TEXT PROVIDED:

San Juan, originally known as Puerto Rico, moved to its present site in 1521. Because San Juan was for a long time the first port of call of Spanish vessels sailing to the Caribbean and later a prime target of English, French, and Dutch pirates and privateers, fortification was begun soon after its founding and continued for two hundred years. Much of the impressive walled city remains today.

Puerto Rico's geographical position made it, until the end of the eighteenth century, basically a garrison or presidio, standing guard over other Spanish possessions in the area. Its economic status did not start to improve somewhat until the nineteenth century.

Spain kept its empire in the New World on a short leash. The Crown itself, assisted by the Council of the Indies--the Real y Supremo Consejo de Indias--ruled on all legislative, executive, judicial, military, commercial, and even ecclesiastical matters. All laws were drafted by the council, initially composed of four members appointed by the king, and presented to him for his approval. All colonial officials were appointed by the king, upon advice of the council. The council was also in charge of approving the budget for every colony and provisioning the fleets; in its spare time it served as the supreme court for the whole empire.

The king's power went unchecked for many centuries, with no parliament to meddle in the kingdom's affairs. A parliament existed on paper, the Cortes, but from 1521 to the early nineteenth century it was convened only four times.

Such concentration of power created, of course, enormous delays in acting upon the simplest matter. In practice the Governor, who in Puerto Rico also carried the military title of Captain General since 1580, could do pretty much as he pleased.

Puerto Rico, together with the rest of the Antilles, was technically a part of the viceroyship of Mexico, but in reality the viceroy rarely intervened in Puerto Rican affairs. The Governor was both the chief representative of the king and the head of the colonial government. The Captain General headed both the army and the fleet, supervised expenditures, presided over the municipal councils or cabildos, confirmed the election of the mayors or appointed them, and appointed the minor officials. He also controlled the police, enacted ordinances and decrees (subject to approval of the distant king), could suspend the execution of any royal order (also subject to the king's decision), and was in charge of land grants.

The Captain General also held the highest judicial office on the island, subject to appeal to the Real Audiencia of Santo Domingo, the highest colonial court, from which appeals could be taken to the Council of the Indies only in civil cases where a large amount of money was involved. The Real Audiencia, which also exercised a degree of administrative power, theoretically was one of the chief safeguards against gubernatorial despotism. Puerto Rico, however, did not rate an Audiencia of its own until 1832, and from then until 1861 it was presided over by the Captain General.

Prior to the establishment of the Audiencia, Puerto Rico did not have courts as such. The judicial power was wielded by the mayors or alcaldes, who headed the larger municipalities, and by the tenientes a guerra, the mayors of the smaller towns, all untrained in the law. Their decisions could be appealed to the Captain General. The cabildos (municipal councils) were composed of regidores (councilmen) chosen by the Captain General. The practice of selling these offices to the highest bidder became widespread early on. The regidores selected the alcalde in the larger towns.

INFORMATION SHOWN:
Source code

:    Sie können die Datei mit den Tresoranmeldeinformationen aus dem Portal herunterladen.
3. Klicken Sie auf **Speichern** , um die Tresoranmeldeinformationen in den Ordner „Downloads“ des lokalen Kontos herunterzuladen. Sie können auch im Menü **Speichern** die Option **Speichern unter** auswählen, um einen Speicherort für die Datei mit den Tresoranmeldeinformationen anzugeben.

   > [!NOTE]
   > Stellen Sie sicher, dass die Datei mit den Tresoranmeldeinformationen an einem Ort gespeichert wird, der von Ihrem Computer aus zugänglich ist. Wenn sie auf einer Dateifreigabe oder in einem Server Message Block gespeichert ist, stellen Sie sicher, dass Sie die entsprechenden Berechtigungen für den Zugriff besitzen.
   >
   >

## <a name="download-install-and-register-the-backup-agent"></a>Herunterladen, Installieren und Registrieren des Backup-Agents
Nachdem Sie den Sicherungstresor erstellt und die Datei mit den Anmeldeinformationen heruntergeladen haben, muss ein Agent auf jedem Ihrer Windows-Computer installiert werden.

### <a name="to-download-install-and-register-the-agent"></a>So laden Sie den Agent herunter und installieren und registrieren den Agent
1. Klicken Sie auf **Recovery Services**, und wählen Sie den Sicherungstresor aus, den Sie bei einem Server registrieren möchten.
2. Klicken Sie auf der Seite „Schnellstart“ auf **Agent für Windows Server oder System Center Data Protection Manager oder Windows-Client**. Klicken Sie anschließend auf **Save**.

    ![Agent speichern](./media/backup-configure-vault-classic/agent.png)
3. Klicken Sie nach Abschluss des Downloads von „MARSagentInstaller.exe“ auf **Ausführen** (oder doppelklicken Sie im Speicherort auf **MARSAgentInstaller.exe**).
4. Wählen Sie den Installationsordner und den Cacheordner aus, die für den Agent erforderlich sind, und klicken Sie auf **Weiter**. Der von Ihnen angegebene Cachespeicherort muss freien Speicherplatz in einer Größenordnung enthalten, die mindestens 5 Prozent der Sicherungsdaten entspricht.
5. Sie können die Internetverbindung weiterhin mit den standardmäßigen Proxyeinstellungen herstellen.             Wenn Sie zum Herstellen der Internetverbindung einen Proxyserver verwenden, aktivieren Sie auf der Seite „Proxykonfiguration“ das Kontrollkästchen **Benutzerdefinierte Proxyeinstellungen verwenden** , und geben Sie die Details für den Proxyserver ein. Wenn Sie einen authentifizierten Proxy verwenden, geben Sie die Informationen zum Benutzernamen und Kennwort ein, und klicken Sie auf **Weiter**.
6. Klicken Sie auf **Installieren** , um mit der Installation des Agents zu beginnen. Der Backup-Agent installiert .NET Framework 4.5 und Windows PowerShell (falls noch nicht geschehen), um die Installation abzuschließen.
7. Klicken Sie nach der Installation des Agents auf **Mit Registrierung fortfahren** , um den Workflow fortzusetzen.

DIRECTIVE 1:
In the text on Puerto Rico's colonial government:
(a) In what year did San Juan move to its present site?
(b) How many times was the Cortes convened from 1521 to the early nineteenth century?
(c) In what year did Puerto Rico get an Audiencia of its own?
DIRECTIVE 2: Extend the text on Puerto Rico's colonial government beyond its last sentence.

ANSWER SECTION 1:
(a) 1521
(b) Four times
(c) 1832

ANSWER SECTION 2:
The mayors of the smaller towns exercised military and police functions and were appointed by the Captain General, normally from the ranks of men of substance, hacendados and ganaderos (owners of sugar and cattle estates). The only offices open to Puerto Ricans until the nineteenth century were those of regidor, alcalde, or teniente a guerra, and even those were strictly limited to the moneyed elite and were often given to deserving Spaniards. Under the Spanish constitution of 1812 the alcaldes were elected, but most of the time the Governor appointed them and, in any case, had the power to dismiss them. As late as 1891 the Governor appointed the alcaldes in all of the towns but five.

Puerto Rico had no legislature until the end of the 1800s. When advocates of a constitutional monarchy were in power during parts of the nineteenth century, there was the Diputacion Provincial, which had only certain limited administrative and advisory functions but which provided a forum for local expression. Most of its members were elected, but the institution was suppressed several times, even under liberal governments. The Governor managed to control the Diputacion for a good part of its checkered existence and made it an instrument of his policies.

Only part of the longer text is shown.